◆ **HOW TO COMPLETE THIS TASK**
Only the lines from the beginning of the entries through the one that holds "35: (274, 269)" may appear in the answer, written out exactly and free of pictures.

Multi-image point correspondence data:
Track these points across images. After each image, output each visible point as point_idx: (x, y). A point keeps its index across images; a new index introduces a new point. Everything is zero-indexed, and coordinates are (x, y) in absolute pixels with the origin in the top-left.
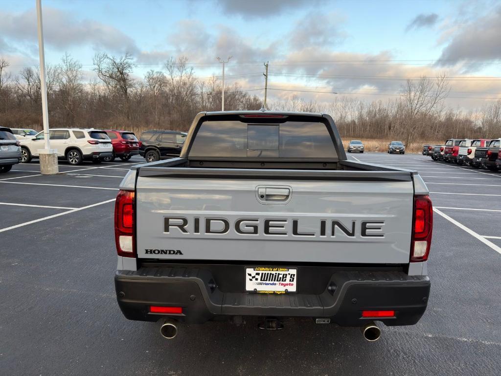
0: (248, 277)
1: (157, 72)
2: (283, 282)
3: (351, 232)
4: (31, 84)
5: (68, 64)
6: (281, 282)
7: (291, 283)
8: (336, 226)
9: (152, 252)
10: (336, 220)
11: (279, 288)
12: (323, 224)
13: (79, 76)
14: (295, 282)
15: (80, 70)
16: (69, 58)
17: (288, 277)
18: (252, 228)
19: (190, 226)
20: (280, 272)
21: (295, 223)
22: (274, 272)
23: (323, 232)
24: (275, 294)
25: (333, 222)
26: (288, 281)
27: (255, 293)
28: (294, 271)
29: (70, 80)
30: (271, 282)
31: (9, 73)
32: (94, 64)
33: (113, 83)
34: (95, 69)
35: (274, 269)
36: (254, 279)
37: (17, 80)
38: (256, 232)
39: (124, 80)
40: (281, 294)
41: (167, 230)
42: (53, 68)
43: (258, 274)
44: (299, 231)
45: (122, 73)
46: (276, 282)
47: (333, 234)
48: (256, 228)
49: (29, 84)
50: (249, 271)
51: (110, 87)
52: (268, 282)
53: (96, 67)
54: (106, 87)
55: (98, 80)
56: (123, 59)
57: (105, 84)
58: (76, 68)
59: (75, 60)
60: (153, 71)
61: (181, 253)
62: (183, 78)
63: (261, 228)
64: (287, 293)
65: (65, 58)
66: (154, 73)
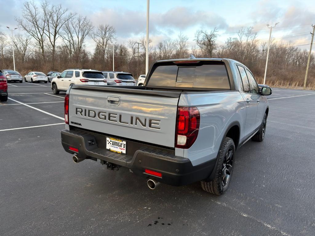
0: (107, 142)
1: (234, 38)
2: (121, 148)
3: (144, 124)
4: (161, 51)
5: (181, 38)
6: (120, 147)
7: (124, 148)
8: (138, 120)
9: (75, 123)
10: (137, 116)
11: (118, 150)
12: (132, 118)
13: (186, 45)
14: (125, 149)
15: (187, 41)
16: (182, 35)
17: (123, 145)
18: (104, 116)
19: (83, 113)
20: (120, 142)
21: (120, 116)
22: (117, 142)
23: (132, 123)
24: (117, 153)
25: (136, 118)
26: (122, 148)
27: (109, 150)
28: (124, 143)
29: (181, 48)
30: (116, 146)
31: (152, 46)
32: (195, 37)
33: (205, 47)
34: (195, 40)
35: (117, 140)
36: (109, 143)
37: (155, 49)
38: (105, 119)
39: (211, 45)
40: (119, 153)
41: (77, 114)
42: (172, 41)
43: (111, 141)
44: (122, 121)
45: (209, 41)
46: (118, 147)
47: (136, 125)
48: (105, 117)
49: (160, 51)
50: (108, 139)
51: (203, 50)
52: (115, 146)
53: (196, 38)
54: (201, 51)
55: (197, 46)
56: (212, 32)
57: (200, 49)
58: (185, 40)
59: (185, 36)
60: (231, 38)
61: (81, 125)
62: (248, 41)
63: (107, 117)
64: (122, 153)
65: (180, 35)
66: (231, 39)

◆ **SOLUTION**
Track these points across images. After each image, output each visible point as point_idx: (x, y). A point keeps its index across images; a new index introduces a new point. Everything is zero-indexed, and coordinates are (x, y) in absolute pixels with the origin in the top-left.
0: (248, 277)
1: (157, 72)
2: (283, 282)
3: (351, 232)
4: (31, 84)
5: (68, 64)
6: (281, 282)
7: (291, 283)
8: (336, 226)
9: (152, 252)
10: (336, 220)
11: (279, 288)
12: (323, 224)
13: (79, 76)
14: (295, 282)
15: (80, 70)
16: (69, 58)
17: (288, 277)
18: (252, 228)
19: (190, 226)
20: (280, 272)
21: (295, 223)
22: (274, 272)
23: (323, 232)
24: (275, 294)
25: (333, 222)
26: (288, 281)
27: (255, 293)
28: (294, 271)
29: (70, 80)
30: (271, 282)
31: (9, 73)
32: (94, 64)
33: (113, 83)
34: (95, 69)
35: (274, 269)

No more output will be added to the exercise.